■ **What is needed**
Retype the text of every item below line for line, without changing a word. Leave the pictures out of your answer.

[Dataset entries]

========

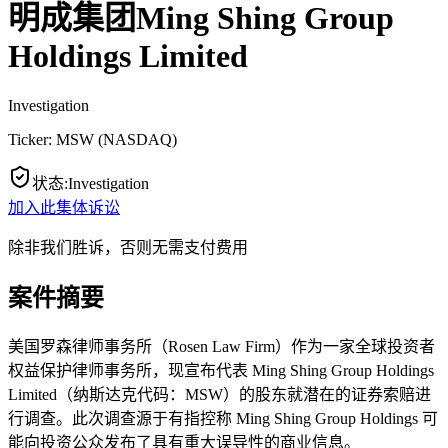
明成集团Ming Shing Group
Holdings Limited
Investigation
Ticker:
MSW
(
NASDAQ
)
状态
:
Investigation
加入此集体诉讼
除非我们胜诉，否则无需支付费用
案件摘要
美国罗森律师事务所（Rosen Law Firm）作为一家全球投资者
权益保护律师事务所，现宣布代表 Ming Shing Group Holdings
Limited（纳斯达克代码：MSW）的股东就潜在的证券索赔进
行调查。此次调查源于有指控称 Ming Shing Group Holdings 可
能向投资公众发布了具有重大误导性的商业信息。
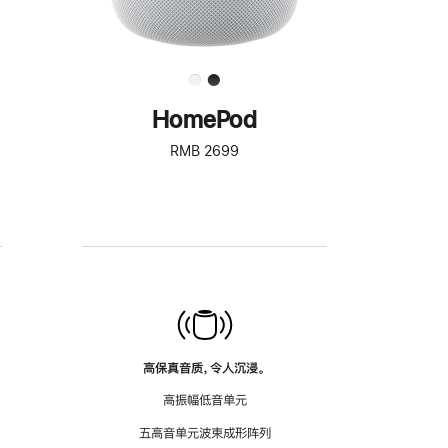
HomePod
RMB 2699
高保真音质，令人沉浸。
高振幅低音单元
五高音单元波束成形阵列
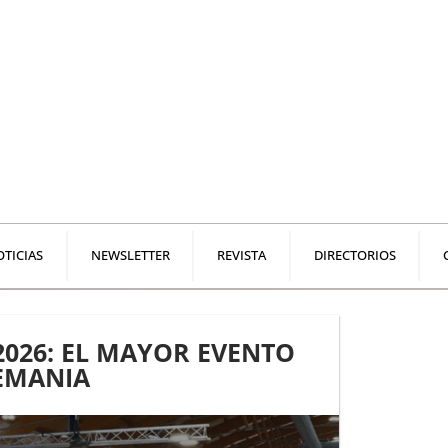
TICIAS
NEWSLETTER
REVISTA
DIRECTORIOS
026: EL MAYOR EVENTO
LEMANIA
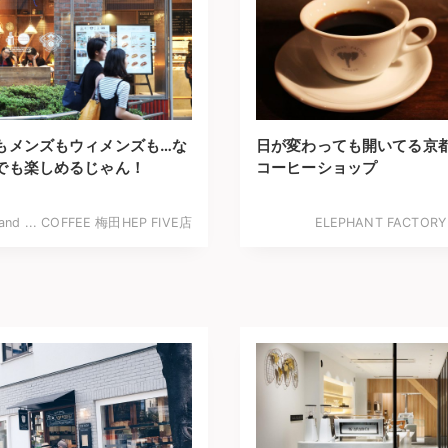
もメンズもウィメンズも…な
日が変わっても開いてる京
でも楽しめるじゃん！
コーヒーショップ
 and ... COFFEE 梅田HEP FIVE店
ELEPHANT FACTORY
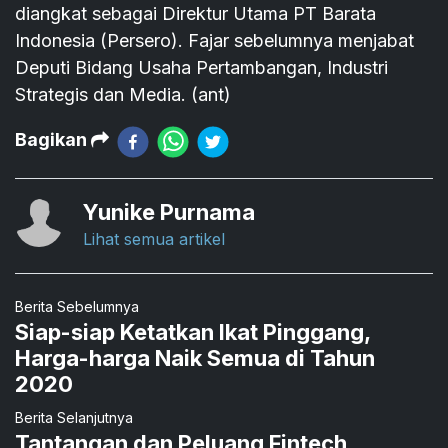
diangkat sebagai Direktur Utama PT Barata
Indonesia (Persero). Fajar sebelumnya menjabat
Deputi Bidang Usaha Pertambangan, Industri
Strategis dan Media. (ant)
Bagikan
Yunike Purnama
Lihat semua artikel
Berita Sebelumnya
Siap-siap Ketatkan Ikat Pinggang,
Harga-harga Naik Semua di Tahun
2020
Berita Selanjutnya
Tantangan dan Peluang Fintech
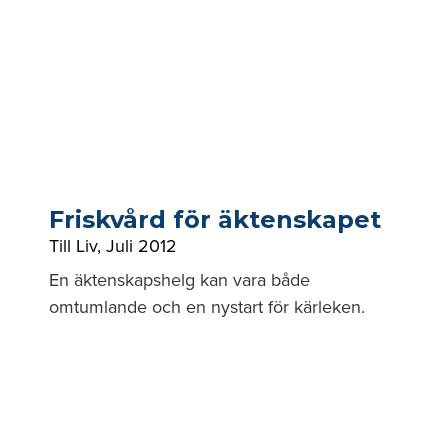
Friskvård för äktenskapet
Till Liv
,
Juli 2012
En äktenskapshelg kan vara både
omtumlande och en nystart för kärleken.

========

■ **Answer for the task**
明成集团Ming Shing Group
Holdings Limited
Investigation
Ticker:
MSW
(
NASDAQ
)
状态
:
Investigation
加入此集体诉讼
除非我们胜诉，否则无需支付费用
案件摘要
美国罗森律师事务所（Rosen Law Firm）作为一家全球投资者
权益保护律师事务所，现宣布代表 Ming Shing Group Holdings
Limited（纳斯达克代码：MSW）的股东就潜在的证券索赔进
行调查。此次调查源于有指控称 Ming Shing Group Holdings 可
能向投资公众发布了具有重大误导性的商业信息。
HomePod
RMB 2699
高保真音质，令人沉浸。
高振幅低音单元
五高音单元波束成形阵列
TICIAS
NEWSLETTER
REVISTA
DIRECTORIOS
026: EL MAYOR EVENTO
LEMANIA
もメンズもウィメンズも…な
日が変わっても開いてる京
でも楽しめるじゃん！
コーヒーショップ
 and ... COFFEE 梅田HEP FIVE店
ELEPHANT FACTORY
diangkat sebagai Direktur Utama PT Barata
Indonesia (Persero). Fajar sebelumnya menjabat
Deputi Bidang Usaha Pertambangan, Industri
Strategis dan Media. (ant)
Bagikan
Yunike Purnama
Lihat semua artikel
Berita Sebelumnya
Siap-siap Ketatkan Ikat Pinggang,
Harga-harga Naik Semua di Tahun
2020
Berita Selanjutnya
Tantangan dan Peluang Fintech
Friskvård för äktenskapet
Till Liv
,
Juli 2012
En äktenskapshelg kan vara både
omtumlande och en nystart för kärleken.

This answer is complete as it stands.